(Supplied information Opens)
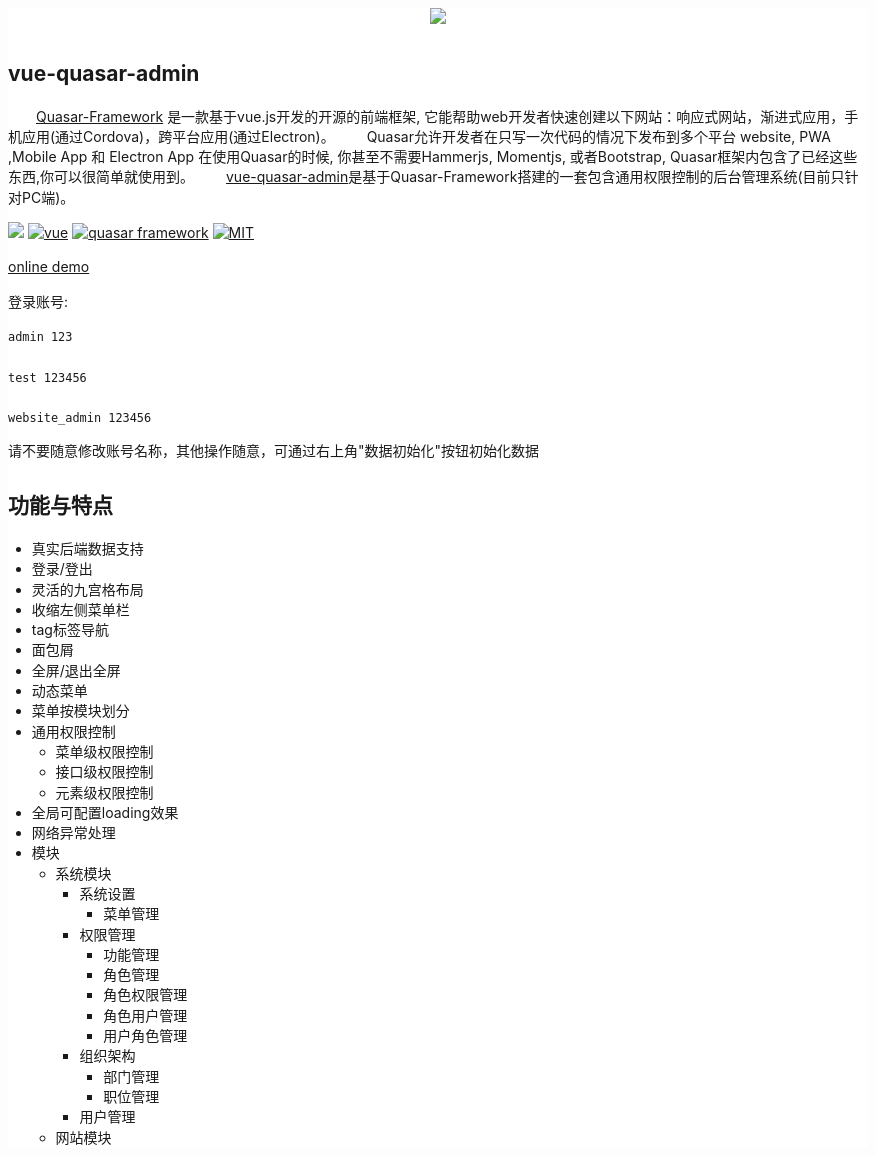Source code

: <p align="center">
    <a href="https://quasar-framework.org">
        <img width="200" src="https://quasar-framework.org/images/logo/xxhdpi.png">
    </a>
</p>

## vue-quasar-admin
&emsp;&emsp;[Quasar-Framework](https://quasar-framework.org/) 是一款基于vue.js开发的开源的前端框架, 它能帮助web开发者快速创建以下网站：响应式网站，渐进式应用，手机应用(通过Cordova)，跨平台应用(通过Electron)。
&emsp;&emsp;Quasar允许开发者在只写一次代码的情况下发布到多个平台 website, PWA ,Mobile App 和 Electron App 在使用Quasar的时候, 你甚至不需要Hammerjs, Momentjs, 或者Bootstrap, Quasar框架内包含了已经这些东西,你可以很简单就使用到。
&emsp;&emsp;[vue-quasar-admin](http://jaycewu.coding.me/vue-quasar-admin)是基于Quasar-Framework搭建的一套包含通用权限控制的后台管理系统(目前只针对PC端)。

[![](https://ci.appveyor.com/api/projects/status/github/wjkang/vue-quasar-admin?branch=master&svg=true)]()
[![vue](https://img.shields.io/badge/vue-2.5.16-brightgreen.svg)](https://github.com/vuejs/vue)
[![quasar framework](https://img.shields.io/badge/quasar-0.15.14-brightgreen.svg)](https://quasar-framework.org/)
[![MIT](https://img.shields.io/badge/license-MIT-brightgreen.svg)]()

[online demo ](http://jaycewu.coding.me/vue-quasar-admin)

登录账号:

    admin 123

    test 123456

    website_admin 123456

请不要随意修改账号名称，其他操作随意，可通过右上角"数据初始化"按钮初始化数据

## 功能与特点

- 真实后端数据支持
- 登录/登出
- 灵活的九宫格布局
- 收缩左侧菜单栏
- tag标签导航
- 面包屑
- 全屏/退出全屏
- 动态菜单
- 菜单按模块划分
- 通用权限控制
    - 菜单级权限控制
    - 接口级权限控制
    - 元素级权限控制
- 全局可配置loading效果
- 网络异常处理
- 模块
    - 系统模块
        - 系统设置
            - 菜单管理
        - 权限管理
            - 功能管理
            - 角色管理
            - 角色权限管理
            - 角色用户管理
            - 用户角色管理
        - 组织架构
            - 部门管理
            - 职位管理
        - 用户管理 
    - 网站模块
(Supplied information Closes)
▶ **Required work**
Drop the images and copy all the data exactly.

▶ **Result for this task**
Source code

: <p align="center">
    <a href="https://quasar-framework.org">
        <img width="200" src="https://quasar-framework.org/images/logo/xxhdpi.png">
    </a>
</p>

## vue-quasar-admin
&emsp;&emsp;[Quasar-Framework](https://quasar-framework.org/) 是一款基于vue.js开发的开源的前端框架, 它能帮助web开发者快速创建以下网站：响应式网站，渐进式应用，手机应用(通过Cordova)，跨平台应用(通过Electron)。
&emsp;&emsp;Quasar允许开发者在只写一次代码的情况下发布到多个平台 website, PWA ,Mobile App 和 Electron App 在使用Quasar的时候, 你甚至不需要Hammerjs, Momentjs, 或者Bootstrap, Quasar框架内包含了已经这些东西,你可以很简单就使用到。
&emsp;&emsp;[vue-quasar-admin](http://jaycewu.coding.me/vue-quasar-admin)是基于Quasar-Framework搭建的一套包含通用权限控制的后台管理系统(目前只针对PC端)。

[![](https://ci.appveyor.com/api/projects/status/github/wjkang/vue-quasar-admin?branch=master&svg=true)]()
[![vue](https://img.shields.io/badge/vue-2.5.16-brightgreen.svg)](https://github.com/vuejs/vue)
[![quasar framework](https://img.shields.io/badge/quasar-0.15.14-brightgreen.svg)](https://quasar-framework.org/)
[![MIT](https://img.shields.io/badge/license-MIT-brightgreen.svg)]()

[online demo ](http://jaycewu.coding.me/vue-quasar-admin)

登录账号:

    admin 123

    test 123456

    website_admin 123456

请不要随意修改账号名称，其他操作随意，可通过右上角"数据初始化"按钮初始化数据

## 功能与特点

- 真实后端数据支持
- 登录/登出
- 灵活的九宫格布局
- 收缩左侧菜单栏
- tag标签导航
- 面包屑
- 全屏/退出全屏
- 动态菜单
- 菜单按模块划分
- 通用权限控制
    - 菜单级权限控制
    - 接口级权限控制
    - 元素级权限控制
- 全局可配置loading效果
- 网络异常处理
- 模块
    - 系统模块
        - 系统设置
            - 菜单管理
        - 权限管理
            - 功能管理
            - 角色管理
            - 角色权限管理
            - 角色用户管理
            - 用户角色管理
        - 组织架构
            - 部门管理
            - 职位管理
        - 用户管理 
    - 网站模块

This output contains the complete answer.